Jesus invites the heavy-laden to come to him. A wisdom-writer, telling the timeless truth as all the wisdom writers do, observes: "Hard work is the lot of every mortal, and a heavy yoke is laid on the children of Adam" (Ecclesiasticus 40.1). What is promised to the overworked is not so much peace of mind as deliverance from oppression and exploitation.
"Come to me," says Jesus to the oppressed. On another occasion, he says just the same to children (Mark 10.14), and, with the imagery of childhood so conspicuous this week, we stay with them a moment more.
Our culture is confused about children. Concern for the rights of the child and for the protection of children from abuse is intense. Yet we continue to exploit them mercilessly. Children are ever more relentlessly exposed to commercial, social, and educational pressures. They are the helpless victims of our sinful structures. When Jesus invites our oppressed children to come to him, it is not so that they can be "saved". He is inviting them to come out and play. A dreadful fate awaits those who try to stop them (Matthew 18.6).
Text of readings
Zechariah 9.9-12
9Rejoice greatly, O daughter Zion! Shout aloud, O daughter Jerusalem! Lo, your king comes to you; triumphant and victorious is he, humble and riding on a donkey, on a colt, the foal of a donkey. 10He will cut off the chariot from Ephraim and the warhorse from Jerusalem; and the battle-bow shall be cut off, and he shall command peace to the nations; his dominion shall be from sea to sea, and from the River to the ends of the earth.

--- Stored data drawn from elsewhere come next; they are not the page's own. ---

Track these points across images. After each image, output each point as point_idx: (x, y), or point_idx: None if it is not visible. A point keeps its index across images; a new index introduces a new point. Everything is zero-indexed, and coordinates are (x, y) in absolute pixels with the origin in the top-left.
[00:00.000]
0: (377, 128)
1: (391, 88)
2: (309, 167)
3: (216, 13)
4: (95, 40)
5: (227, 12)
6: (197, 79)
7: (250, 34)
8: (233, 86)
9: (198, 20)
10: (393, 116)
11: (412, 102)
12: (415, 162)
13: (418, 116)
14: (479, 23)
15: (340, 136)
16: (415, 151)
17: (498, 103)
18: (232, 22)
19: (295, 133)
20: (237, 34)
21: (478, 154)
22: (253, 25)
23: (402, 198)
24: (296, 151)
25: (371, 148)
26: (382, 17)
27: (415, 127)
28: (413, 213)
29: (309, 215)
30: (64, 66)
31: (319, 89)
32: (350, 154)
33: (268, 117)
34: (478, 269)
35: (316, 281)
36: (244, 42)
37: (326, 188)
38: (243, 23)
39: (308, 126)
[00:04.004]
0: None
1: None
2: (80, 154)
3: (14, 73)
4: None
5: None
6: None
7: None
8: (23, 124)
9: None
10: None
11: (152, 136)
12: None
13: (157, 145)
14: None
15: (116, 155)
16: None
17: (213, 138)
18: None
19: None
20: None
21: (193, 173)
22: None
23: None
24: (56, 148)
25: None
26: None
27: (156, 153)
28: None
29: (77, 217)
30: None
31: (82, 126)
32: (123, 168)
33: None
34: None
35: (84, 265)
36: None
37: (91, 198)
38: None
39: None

11As for you also, because of the blood of my covenant with you, I will set your prisoners free from the waterless pit. 12Return to your stronghold, O prisoners of hope; today I declare that I will restore to you double.
Romans 7.15-25a
15I do not understand my own actions. For I do not do what I want, but I do the very thing I hate. 16Now if I do what I do not want, I agree that the law is good. 17But in fact it is no longer I that do it, but sin that dwells within me. 18For I know that nothing good dwells within me, that is, in my flesh. I can will what is right, but I cannot do it. 19For I do not do the good I want, but the evil I do not want is what I do. 20Now if I do what I do not want, it is no longer I that do it, but sin that dwells within me.

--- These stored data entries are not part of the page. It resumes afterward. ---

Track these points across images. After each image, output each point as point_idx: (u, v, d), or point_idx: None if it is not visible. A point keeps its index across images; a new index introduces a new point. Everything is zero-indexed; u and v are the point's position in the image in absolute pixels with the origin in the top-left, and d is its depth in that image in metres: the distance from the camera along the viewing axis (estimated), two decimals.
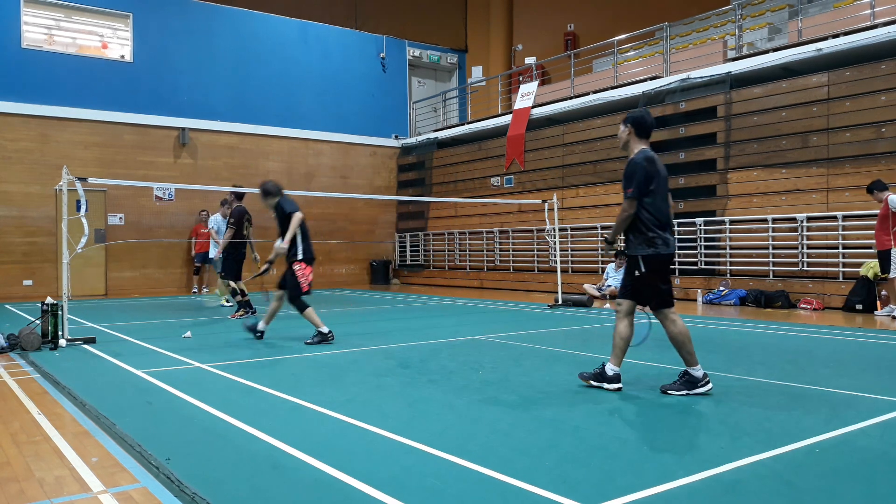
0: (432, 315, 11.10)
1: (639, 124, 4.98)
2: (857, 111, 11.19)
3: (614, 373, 4.98)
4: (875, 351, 6.94)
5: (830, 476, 3.18)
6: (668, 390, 4.86)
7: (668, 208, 4.92)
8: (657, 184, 4.83)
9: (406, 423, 4.20)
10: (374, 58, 20.46)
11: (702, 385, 4.83)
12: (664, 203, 4.89)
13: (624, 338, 4.96)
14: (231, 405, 4.62)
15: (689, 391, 4.82)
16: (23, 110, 15.13)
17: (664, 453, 3.50)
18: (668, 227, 4.88)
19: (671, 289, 4.98)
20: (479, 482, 3.10)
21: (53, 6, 15.90)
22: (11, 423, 4.39)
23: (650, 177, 4.80)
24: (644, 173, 4.79)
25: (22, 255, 15.06)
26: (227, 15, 17.86)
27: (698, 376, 4.84)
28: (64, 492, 3.16)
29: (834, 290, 11.14)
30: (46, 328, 7.43)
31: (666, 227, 4.87)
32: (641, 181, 4.78)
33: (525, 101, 17.10)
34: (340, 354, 6.87)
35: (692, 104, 13.52)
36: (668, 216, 4.90)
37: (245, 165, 17.95)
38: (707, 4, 15.82)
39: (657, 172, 4.85)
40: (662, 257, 4.85)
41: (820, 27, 12.25)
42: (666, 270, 4.96)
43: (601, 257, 14.85)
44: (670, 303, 4.93)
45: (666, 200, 4.92)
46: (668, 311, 4.91)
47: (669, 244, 4.86)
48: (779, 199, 12.07)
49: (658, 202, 4.84)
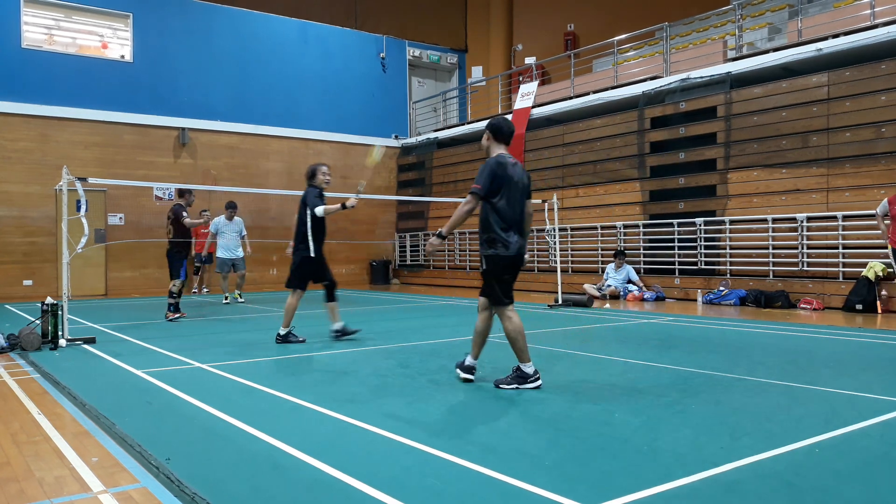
0: (432, 315, 11.10)
1: (496, 131, 5.22)
2: (857, 111, 11.19)
3: (470, 363, 5.30)
4: (875, 351, 6.94)
5: (830, 476, 3.18)
6: (500, 384, 5.09)
7: (517, 214, 5.09)
8: (507, 188, 5.04)
9: (406, 423, 4.20)
10: (374, 58, 20.46)
11: (531, 381, 5.06)
12: (513, 208, 5.07)
13: (478, 332, 5.25)
14: (231, 405, 4.62)
15: (519, 385, 5.05)
16: (23, 110, 15.14)
17: (664, 453, 3.50)
18: (513, 230, 5.07)
19: (509, 288, 5.17)
20: (479, 482, 3.10)
21: (53, 6, 15.90)
22: (11, 423, 4.39)
23: (496, 178, 5.02)
24: (490, 173, 5.03)
25: (22, 255, 15.06)
26: (227, 15, 17.86)
27: (529, 372, 5.07)
28: (64, 492, 3.16)
29: (834, 290, 11.14)
30: (46, 328, 7.43)
31: (510, 231, 5.06)
32: (486, 180, 5.02)
33: (525, 101, 17.11)
34: (340, 354, 6.87)
35: (692, 104, 13.52)
36: (515, 221, 5.09)
37: (245, 165, 17.96)
38: (707, 4, 15.82)
39: (508, 177, 5.05)
40: (500, 258, 5.06)
41: (820, 27, 12.25)
42: (505, 271, 5.12)
43: (601, 257, 14.85)
44: (504, 301, 5.12)
45: (516, 206, 5.09)
46: (504, 309, 5.13)
47: (510, 247, 5.05)
48: (779, 199, 12.07)
49: (506, 206, 5.05)
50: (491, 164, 5.08)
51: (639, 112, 14.49)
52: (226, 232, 13.38)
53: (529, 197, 5.24)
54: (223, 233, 13.40)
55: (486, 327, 5.25)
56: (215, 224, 13.48)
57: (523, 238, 5.18)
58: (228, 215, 13.49)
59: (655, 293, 13.23)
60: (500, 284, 5.10)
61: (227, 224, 13.42)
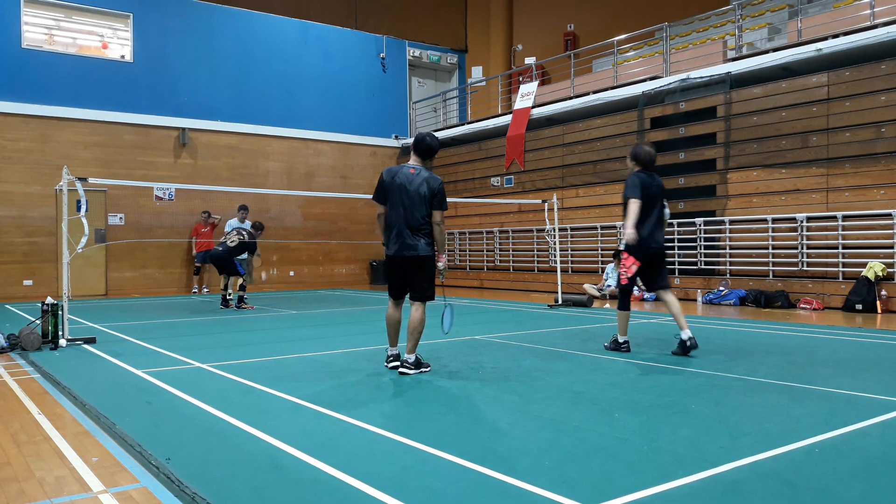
0: (432, 315, 11.07)
1: (416, 142, 5.85)
2: (857, 111, 11.19)
3: (393, 353, 5.94)
4: (875, 351, 6.94)
5: (830, 476, 3.18)
6: (404, 371, 5.68)
7: (399, 219, 5.62)
8: (391, 194, 5.67)
9: (406, 423, 4.20)
10: (374, 58, 20.46)
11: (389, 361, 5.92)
12: (398, 213, 5.63)
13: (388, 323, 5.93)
14: (231, 405, 4.62)
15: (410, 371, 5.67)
16: (23, 110, 15.14)
17: (664, 453, 3.50)
18: (394, 232, 5.65)
19: (394, 284, 5.86)
20: (479, 482, 3.10)
21: (53, 6, 15.90)
22: (11, 423, 4.39)
23: (382, 185, 5.73)
24: (379, 181, 5.78)
25: (22, 255, 15.06)
26: (228, 15, 17.86)
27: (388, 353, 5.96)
28: (64, 492, 3.16)
29: (834, 290, 11.15)
30: (47, 328, 7.43)
31: (391, 232, 5.67)
32: (377, 187, 5.79)
33: (525, 102, 17.10)
34: (340, 354, 6.87)
35: (692, 104, 13.52)
36: (397, 224, 5.65)
37: (245, 165, 17.95)
38: (707, 4, 15.81)
39: (392, 184, 5.67)
40: (387, 257, 5.77)
41: (820, 27, 12.24)
42: (390, 268, 5.81)
43: (601, 257, 14.86)
44: (393, 295, 5.89)
45: (400, 210, 5.62)
46: (393, 302, 5.88)
47: (389, 247, 5.71)
48: (778, 199, 12.07)
49: (391, 211, 5.68)
50: (382, 174, 5.81)
51: (639, 112, 14.49)
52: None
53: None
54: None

21So I find it to be a law that when I want to do what is good, evil lies close at hand. 22For I delight in the law of God in my inmost self, 23but I see in my members another law at war with the law of my mind, making me captive to the law of sin that dwells in my members. 24Wretched man that I am! Who will rescue me from this body of death? 25Thanks be to God through Jesus Christ our Lord!
Matthew 11.16-19, 25-end
At that time Jesus said, 16‘To what will I compare this generation? It is like children sitting in the market-places and calling to one another, 17“We played the flute for you, and you did not dance; we wailed, and you did not mourn.” 18For John came neither eating nor drinking, and they say, “He has a demon”; 19the Son of Man came eating and drinking, and they say, “Look, a glutton and a drunkard, a friend of tax-collectors and sinners!” Yet wisdom is vindicated by her deeds.

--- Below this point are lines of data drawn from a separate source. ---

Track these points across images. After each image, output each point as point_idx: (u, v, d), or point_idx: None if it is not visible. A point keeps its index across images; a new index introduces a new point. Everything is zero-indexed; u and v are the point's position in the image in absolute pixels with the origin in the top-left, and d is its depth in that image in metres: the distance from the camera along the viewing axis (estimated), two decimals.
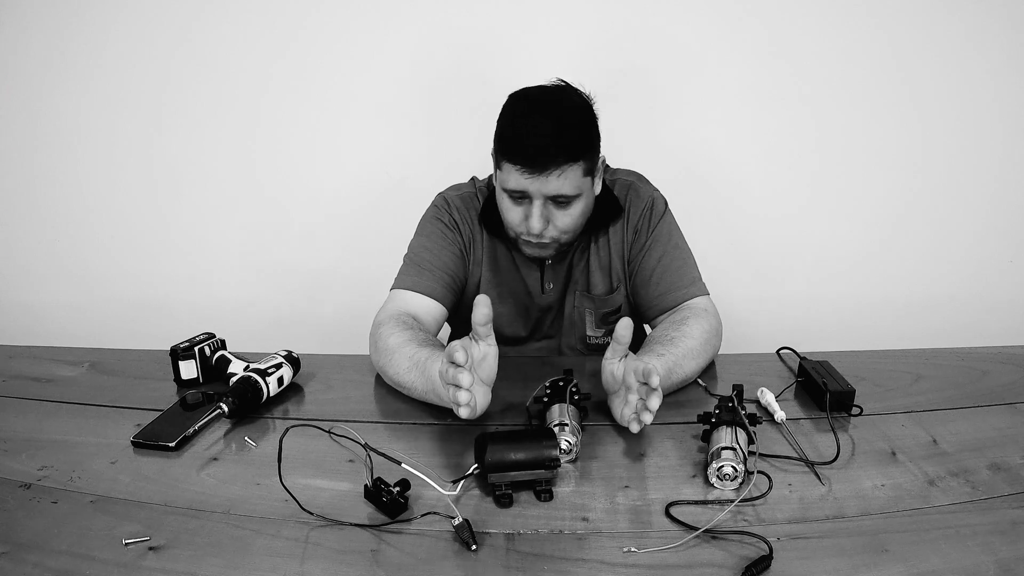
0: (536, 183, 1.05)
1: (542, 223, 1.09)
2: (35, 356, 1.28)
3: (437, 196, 1.28)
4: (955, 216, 1.81)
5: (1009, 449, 0.90)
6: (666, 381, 0.99)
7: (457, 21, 1.70)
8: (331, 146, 1.83)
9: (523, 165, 1.04)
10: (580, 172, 1.07)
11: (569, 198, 1.08)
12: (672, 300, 1.18)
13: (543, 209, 1.08)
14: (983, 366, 1.16)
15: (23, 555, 0.72)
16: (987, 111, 1.71)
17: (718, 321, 1.16)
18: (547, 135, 1.03)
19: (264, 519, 0.78)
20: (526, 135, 1.04)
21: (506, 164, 1.07)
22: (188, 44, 1.75)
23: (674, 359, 1.03)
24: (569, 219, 1.11)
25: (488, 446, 0.81)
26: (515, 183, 1.06)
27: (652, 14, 1.67)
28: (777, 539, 0.72)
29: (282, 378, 1.07)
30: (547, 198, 1.07)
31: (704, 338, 1.10)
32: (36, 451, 0.93)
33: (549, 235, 1.12)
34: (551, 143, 1.03)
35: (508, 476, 0.81)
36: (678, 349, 1.05)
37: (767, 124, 1.75)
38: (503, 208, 1.14)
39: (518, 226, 1.12)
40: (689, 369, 1.06)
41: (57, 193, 1.91)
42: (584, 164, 1.07)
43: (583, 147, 1.06)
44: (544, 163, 1.03)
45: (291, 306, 1.95)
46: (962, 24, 1.65)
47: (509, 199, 1.11)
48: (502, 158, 1.08)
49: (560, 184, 1.05)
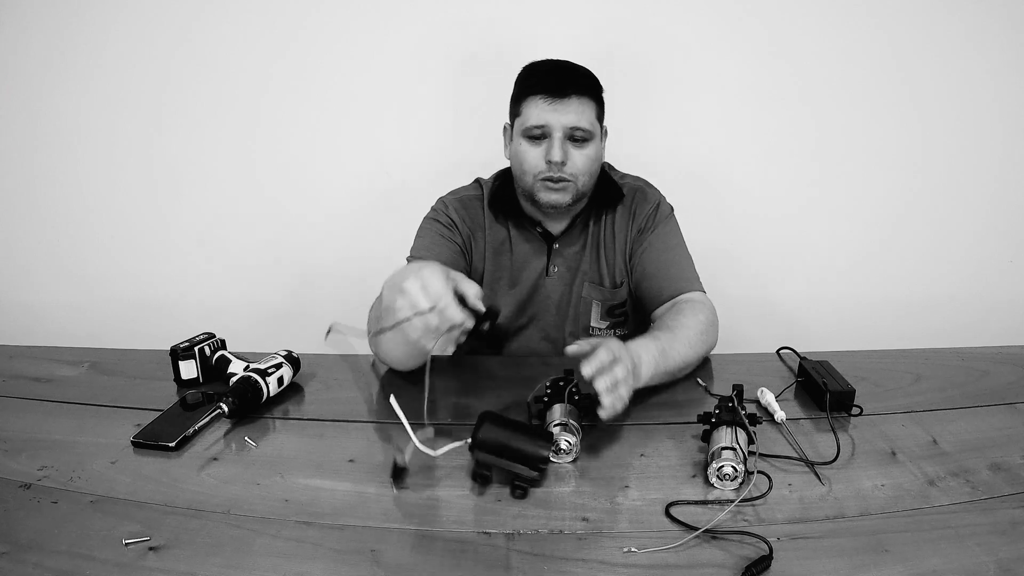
0: (557, 112, 1.12)
1: (562, 153, 1.14)
2: (35, 356, 1.28)
3: (436, 201, 1.31)
4: (955, 216, 1.81)
5: (1009, 449, 0.90)
6: (661, 363, 1.02)
7: (458, 21, 1.70)
8: (331, 146, 1.83)
9: (546, 92, 1.13)
10: (593, 112, 1.16)
11: (586, 133, 1.15)
12: (670, 293, 1.21)
13: (563, 143, 1.14)
14: (983, 366, 1.16)
15: (23, 555, 0.72)
16: (987, 111, 1.71)
17: (714, 315, 1.18)
18: (566, 67, 1.17)
19: (264, 519, 0.78)
20: (548, 68, 1.17)
21: (529, 99, 1.15)
22: (188, 44, 1.75)
23: (667, 341, 1.05)
24: (585, 159, 1.16)
25: (484, 424, 0.81)
26: (537, 117, 1.13)
27: (652, 14, 1.67)
28: (777, 539, 0.72)
29: (282, 378, 1.07)
30: (566, 131, 1.14)
31: (699, 328, 1.12)
32: (36, 451, 0.93)
33: (568, 171, 1.16)
34: (570, 73, 1.16)
35: (492, 459, 0.81)
36: (672, 335, 1.08)
37: (767, 124, 1.75)
38: (522, 154, 1.17)
39: (537, 167, 1.16)
40: (681, 354, 1.07)
41: (57, 193, 1.91)
42: (596, 107, 1.17)
43: (596, 87, 1.18)
44: (565, 89, 1.12)
45: (291, 306, 1.95)
46: (962, 24, 1.65)
47: (528, 141, 1.16)
48: (524, 96, 1.16)
49: (579, 116, 1.13)
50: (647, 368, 0.99)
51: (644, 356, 0.99)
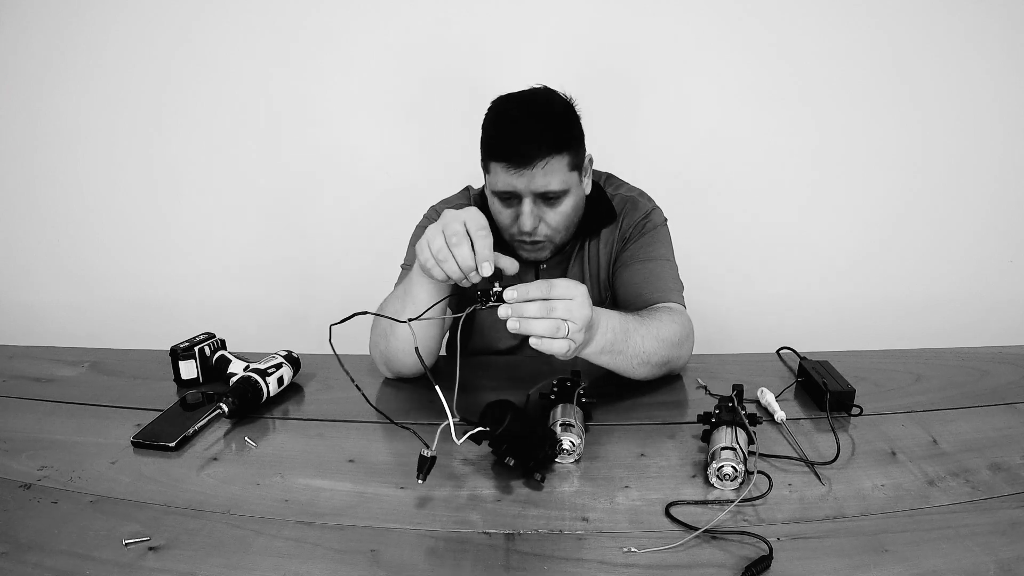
0: (523, 179, 1.05)
1: (534, 220, 1.09)
2: (35, 356, 1.28)
3: (428, 209, 1.29)
4: (955, 216, 1.81)
5: (1009, 449, 0.90)
6: (619, 340, 0.96)
7: (456, 25, 1.70)
8: (331, 146, 1.83)
9: (508, 161, 1.05)
10: (566, 166, 1.08)
11: (557, 194, 1.08)
12: (647, 300, 1.15)
13: (533, 207, 1.09)
14: (983, 366, 1.16)
15: (23, 555, 0.72)
16: (987, 111, 1.71)
17: (690, 330, 1.11)
18: (529, 129, 1.05)
19: (264, 519, 0.78)
20: (509, 131, 1.06)
21: (493, 164, 1.08)
22: (188, 44, 1.75)
23: (634, 324, 0.99)
24: (560, 217, 1.11)
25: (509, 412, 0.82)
26: (503, 183, 1.07)
27: (652, 14, 1.67)
28: (777, 539, 0.72)
29: (282, 378, 1.07)
30: (536, 196, 1.08)
31: (672, 328, 1.05)
32: (36, 451, 0.93)
33: (542, 233, 1.12)
34: (534, 136, 1.04)
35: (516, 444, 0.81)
36: (641, 321, 1.01)
37: (768, 124, 1.75)
38: (495, 212, 1.14)
39: (511, 228, 1.13)
40: (645, 345, 1.00)
41: (57, 193, 1.91)
42: (569, 157, 1.08)
43: (565, 139, 1.07)
44: (529, 156, 1.04)
45: (291, 306, 1.95)
46: (962, 24, 1.65)
47: (500, 202, 1.11)
48: (489, 159, 1.09)
49: (547, 179, 1.06)
50: (601, 336, 0.93)
51: (604, 321, 0.94)
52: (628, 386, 1.07)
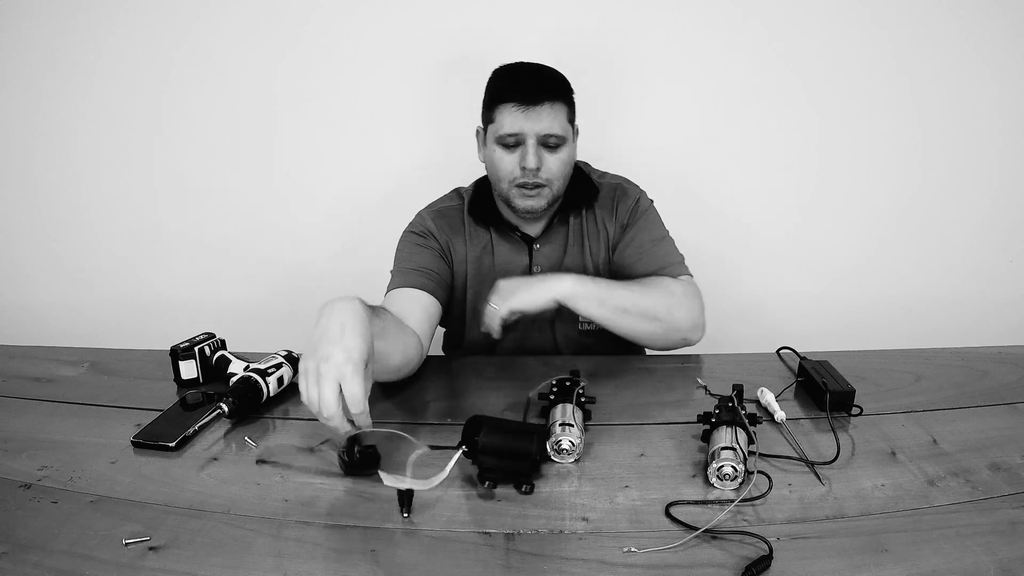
0: (530, 120, 1.13)
1: (537, 159, 1.15)
2: (35, 356, 1.28)
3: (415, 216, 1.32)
4: (955, 216, 1.81)
5: (1009, 449, 0.90)
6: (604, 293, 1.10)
7: (451, 27, 1.70)
8: (332, 146, 1.83)
9: (518, 101, 1.13)
10: (565, 115, 1.17)
11: (558, 140, 1.16)
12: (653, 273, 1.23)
13: (537, 149, 1.15)
14: (983, 366, 1.16)
15: (23, 555, 0.72)
16: (987, 111, 1.71)
17: (697, 296, 1.19)
18: (537, 72, 1.17)
19: (264, 519, 0.78)
20: (519, 76, 1.17)
21: (500, 108, 1.15)
22: (188, 44, 1.75)
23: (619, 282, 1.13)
24: (559, 163, 1.18)
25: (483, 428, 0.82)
26: (510, 125, 1.14)
27: (652, 15, 1.67)
28: (777, 539, 0.72)
29: (282, 378, 1.07)
30: (539, 138, 1.14)
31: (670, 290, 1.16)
32: (36, 451, 0.93)
33: (543, 176, 1.17)
34: (542, 80, 1.16)
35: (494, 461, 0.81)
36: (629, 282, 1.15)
37: (767, 124, 1.75)
38: (496, 161, 1.18)
39: (512, 172, 1.17)
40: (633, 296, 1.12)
41: (57, 193, 1.91)
42: (568, 110, 1.18)
43: (566, 91, 1.18)
44: (537, 96, 1.13)
45: (291, 306, 1.95)
46: (962, 24, 1.65)
47: (503, 148, 1.17)
48: (496, 104, 1.16)
49: (552, 121, 1.14)
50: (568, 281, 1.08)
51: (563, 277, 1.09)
52: (628, 386, 1.07)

25I thank you, Father, Lord of heaven and earth, because you have hidden these things from the wise and the intelligent and have revealed them to infants; 26yes, Father, for such was your gracious will. 27All things have been handed over to me by my Father; and no one knows the Son except the Father, and no one knows the Father except the Son and anyone to whom the Son chooses to reveal him.
28Come to me, all you that are weary and are carrying heavy burdens, and I will give you rest. 29Take my yoke upon you, and learn from me; for I am gentle and humble in heart, and you will find rest for your souls. 30For my yoke is easy, and my burden is light.’